[Dataset entries]
== Segment start ==
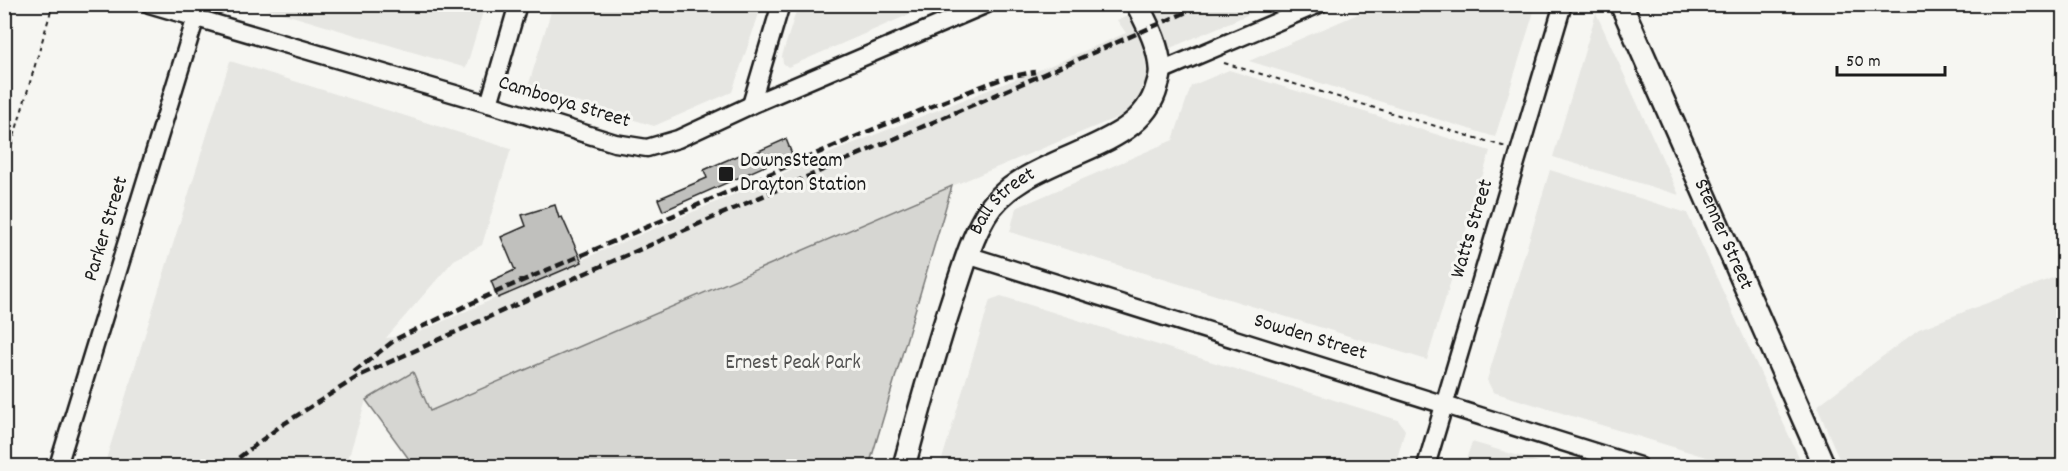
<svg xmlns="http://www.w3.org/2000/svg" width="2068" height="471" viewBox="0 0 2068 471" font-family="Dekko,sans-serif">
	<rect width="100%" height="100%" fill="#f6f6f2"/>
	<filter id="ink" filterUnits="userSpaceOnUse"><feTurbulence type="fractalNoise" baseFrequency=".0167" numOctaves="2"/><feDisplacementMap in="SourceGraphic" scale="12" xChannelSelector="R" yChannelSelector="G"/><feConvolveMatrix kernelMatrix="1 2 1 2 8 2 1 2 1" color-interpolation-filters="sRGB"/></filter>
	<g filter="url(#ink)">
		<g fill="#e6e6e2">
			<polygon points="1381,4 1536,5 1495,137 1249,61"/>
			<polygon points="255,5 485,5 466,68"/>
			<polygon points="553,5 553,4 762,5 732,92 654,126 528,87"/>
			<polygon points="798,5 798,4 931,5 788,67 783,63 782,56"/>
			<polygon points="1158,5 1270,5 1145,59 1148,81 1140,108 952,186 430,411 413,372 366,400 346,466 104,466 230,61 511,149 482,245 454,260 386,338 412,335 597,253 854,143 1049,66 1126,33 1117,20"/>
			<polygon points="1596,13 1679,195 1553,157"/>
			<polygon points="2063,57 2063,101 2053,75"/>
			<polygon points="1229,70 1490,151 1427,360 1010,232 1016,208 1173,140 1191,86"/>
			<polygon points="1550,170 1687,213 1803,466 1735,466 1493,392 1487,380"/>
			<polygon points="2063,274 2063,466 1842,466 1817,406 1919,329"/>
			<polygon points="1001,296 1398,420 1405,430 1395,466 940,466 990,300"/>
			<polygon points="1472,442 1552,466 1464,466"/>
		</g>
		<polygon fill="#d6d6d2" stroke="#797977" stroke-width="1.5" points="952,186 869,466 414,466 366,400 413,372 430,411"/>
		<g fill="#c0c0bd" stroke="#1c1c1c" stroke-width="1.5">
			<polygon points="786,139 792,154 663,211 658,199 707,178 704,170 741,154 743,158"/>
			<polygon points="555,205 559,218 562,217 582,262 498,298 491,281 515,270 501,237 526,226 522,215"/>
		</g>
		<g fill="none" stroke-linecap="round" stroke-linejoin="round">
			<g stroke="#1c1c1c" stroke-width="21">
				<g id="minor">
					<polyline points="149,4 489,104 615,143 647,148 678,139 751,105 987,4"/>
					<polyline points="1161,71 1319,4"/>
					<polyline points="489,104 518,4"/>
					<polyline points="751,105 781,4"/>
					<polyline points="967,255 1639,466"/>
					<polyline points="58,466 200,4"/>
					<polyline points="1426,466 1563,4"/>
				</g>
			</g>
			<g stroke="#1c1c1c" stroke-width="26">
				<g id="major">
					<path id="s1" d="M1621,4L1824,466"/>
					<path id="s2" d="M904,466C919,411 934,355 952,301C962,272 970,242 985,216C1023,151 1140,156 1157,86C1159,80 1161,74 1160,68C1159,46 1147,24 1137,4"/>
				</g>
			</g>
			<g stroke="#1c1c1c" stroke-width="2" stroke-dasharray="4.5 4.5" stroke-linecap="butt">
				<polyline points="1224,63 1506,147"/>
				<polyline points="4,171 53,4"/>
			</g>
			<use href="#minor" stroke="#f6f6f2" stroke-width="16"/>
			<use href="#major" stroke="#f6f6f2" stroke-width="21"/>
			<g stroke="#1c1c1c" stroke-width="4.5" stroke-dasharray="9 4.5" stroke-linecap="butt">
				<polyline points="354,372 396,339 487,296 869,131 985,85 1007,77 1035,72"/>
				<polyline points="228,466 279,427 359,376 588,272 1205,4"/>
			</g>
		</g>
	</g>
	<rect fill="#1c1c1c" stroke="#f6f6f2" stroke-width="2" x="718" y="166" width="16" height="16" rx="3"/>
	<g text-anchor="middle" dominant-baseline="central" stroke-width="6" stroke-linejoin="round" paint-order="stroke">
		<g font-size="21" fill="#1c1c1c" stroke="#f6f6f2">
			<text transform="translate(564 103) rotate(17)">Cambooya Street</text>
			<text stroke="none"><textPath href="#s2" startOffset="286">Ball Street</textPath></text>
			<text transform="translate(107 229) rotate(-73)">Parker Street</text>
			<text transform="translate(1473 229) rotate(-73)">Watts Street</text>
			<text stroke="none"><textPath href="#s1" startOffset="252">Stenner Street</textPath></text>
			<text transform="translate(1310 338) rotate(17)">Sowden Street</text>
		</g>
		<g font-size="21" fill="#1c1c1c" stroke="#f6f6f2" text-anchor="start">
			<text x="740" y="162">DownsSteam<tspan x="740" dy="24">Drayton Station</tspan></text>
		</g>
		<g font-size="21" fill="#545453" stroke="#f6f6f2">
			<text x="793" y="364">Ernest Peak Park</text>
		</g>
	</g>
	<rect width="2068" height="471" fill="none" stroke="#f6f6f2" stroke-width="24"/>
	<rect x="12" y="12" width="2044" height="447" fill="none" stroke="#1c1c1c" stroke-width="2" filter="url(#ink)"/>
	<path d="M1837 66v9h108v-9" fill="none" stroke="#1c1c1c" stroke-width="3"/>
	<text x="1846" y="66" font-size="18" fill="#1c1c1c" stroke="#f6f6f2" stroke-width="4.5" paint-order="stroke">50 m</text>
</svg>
== Segment end ==
Prompt:
An exact copy of all entries is needed, with no pictures in it.

Result for this task:
<svg xmlns="http://www.w3.org/2000/svg" width="2068" height="471" viewBox="0 0 2068 471" font-family="Dekko,sans-serif">
	<rect width="100%" height="100%" fill="#f6f6f2"/>
	<filter id="ink" filterUnits="userSpaceOnUse"><feTurbulence type="fractalNoise" baseFrequency=".0167" numOctaves="2"/><feDisplacementMap in="SourceGraphic" scale="12" xChannelSelector="R" yChannelSelector="G"/><feConvolveMatrix kernelMatrix="1 2 1 2 8 2 1 2 1" color-interpolation-filters="sRGB"/></filter>
	<g filter="url(#ink)">
		<g fill="#e6e6e2">
			<polygon points="1381,4 1536,5 1495,137 1249,61"/>
			<polygon points="255,5 485,5 466,68"/>
			<polygon points="553,5 553,4 762,5 732,92 654,126 528,87"/>
			<polygon points="798,5 798,4 931,5 788,67 783,63 782,56"/>
			<polygon points="1158,5 1270,5 1145,59 1148,81 1140,108 952,186 430,411 413,372 366,400 346,466 104,466 230,61 511,149 482,245 454,260 386,338 412,335 597,253 854,143 1049,66 1126,33 1117,20"/>
			<polygon points="1596,13 1679,195 1553,157"/>
			<polygon points="2063,57 2063,101 2053,75"/>
			<polygon points="1229,70 1490,151 1427,360 1010,232 1016,208 1173,140 1191,86"/>
			<polygon points="1550,170 1687,213 1803,466 1735,466 1493,392 1487,380"/>
			<polygon points="2063,274 2063,466 1842,466 1817,406 1919,329"/>
			<polygon points="1001,296 1398,420 1405,430 1395,466 940,466 990,300"/>
			<polygon points="1472,442 1552,466 1464,466"/>
		</g>
		<polygon fill="#d6d6d2" stroke="#797977" stroke-width="1.5" points="952,186 869,466 414,466 366,400 413,372 430,411"/>
		<g fill="#c0c0bd" stroke="#1c1c1c" stroke-width="1.5">
			<polygon points="786,139 792,154 663,211 658,199 707,178 704,170 741,154 743,158"/>
			<polygon points="555,205 559,218 562,217 582,262 498,298 491,281 515,270 501,237 526,226 522,215"/>
		</g>
		<g fill="none" stroke-linecap="round" stroke-linejoin="round">
			<g stroke="#1c1c1c" stroke-width="21">
				<g id="minor">
					<polyline points="149,4 489,104 615,143 647,148 678,139 751,105 987,4"/>
					<polyline points="1161,71 1319,4"/>
					<polyline points="489,104 518,4"/>
					<polyline points="751,105 781,4"/>
					<polyline points="967,255 1639,466"/>
					<polyline points="58,466 200,4"/>
					<polyline points="1426,466 1563,4"/>
				</g>
			</g>
			<g stroke="#1c1c1c" stroke-width="26">
				<g id="major">
					<path id="s1" d="M1621,4L1824,466"/>
					<path id="s2" d="M904,466C919,411 934,355 952,301C962,272 970,242 985,216C1023,151 1140,156 1157,86C1159,80 1161,74 1160,68C1159,46 1147,24 1137,4"/>
				</g>
			</g>
			<g stroke="#1c1c1c" stroke-width="2" stroke-dasharray="4.5 4.5" stroke-linecap="butt">
				<polyline points="1224,63 1506,147"/>
				<polyline points="4,171 53,4"/>
			</g>
			<use href="#minor" stroke="#f6f6f2" stroke-width="16"/>
			<use href="#major" stroke="#f6f6f2" stroke-width="21"/>
			<g stroke="#1c1c1c" stroke-width="4.5" stroke-dasharray="9 4.5" stroke-linecap="butt">
				<polyline points="354,372 396,339 487,296 869,131 985,85 1007,77 1035,72"/>
				<polyline points="228,466 279,427 359,376 588,272 1205,4"/>
			</g>
		</g>
	</g>
	<rect fill="#1c1c1c" stroke="#f6f6f2" stroke-width="2" x="718" y="166" width="16" height="16" rx="3"/>
	<g text-anchor="middle" dominant-baseline="central" stroke-width="6" stroke-linejoin="round" paint-order="stroke">
		<g font-size="21" fill="#1c1c1c" stroke="#f6f6f2">
			<text transform="translate(564 103) rotate(17)">Cambooya Street</text>
			<text stroke="none"><textPath href="#s2" startOffset="286">Ball Street</textPath></text>
			<text transform="translate(107 229) rotate(-73)">Parker Street</text>
			<text transform="translate(1473 229) rotate(-73)">Watts Street</text>
			<text stroke="none"><textPath href="#s1" startOffset="252">Stenner Street</textPath></text>
			<text transform="translate(1310 338) rotate(17)">Sowden Street</text>
		</g>
		<g font-size="21" fill="#1c1c1c" stroke="#f6f6f2" text-anchor="start">
			<text x="740" y="162">DownsSteam<tspan x="740" dy="24">Drayton Station</tspan></text>
		</g>
		<g font-size="21" fill="#545453" stroke="#f6f6f2">
			<text x="793" y="364">Ernest Peak Park</text>
		</g>
	</g>
	<rect width="2068" height="471" fill="none" stroke="#f6f6f2" stroke-width="24"/>
	<rect x="12" y="12" width="2044" height="447" fill="none" stroke="#1c1c1c" stroke-width="2" filter="url(#ink)"/>
	<path d="M1837 66v9h108v-9" fill="none" stroke="#1c1c1c" stroke-width="3"/>
	<text x="1846" y="66" font-size="18" fill="#1c1c1c" stroke="#f6f6f2" stroke-width="4.5" paint-order="stroke">50 m</text>
</svg>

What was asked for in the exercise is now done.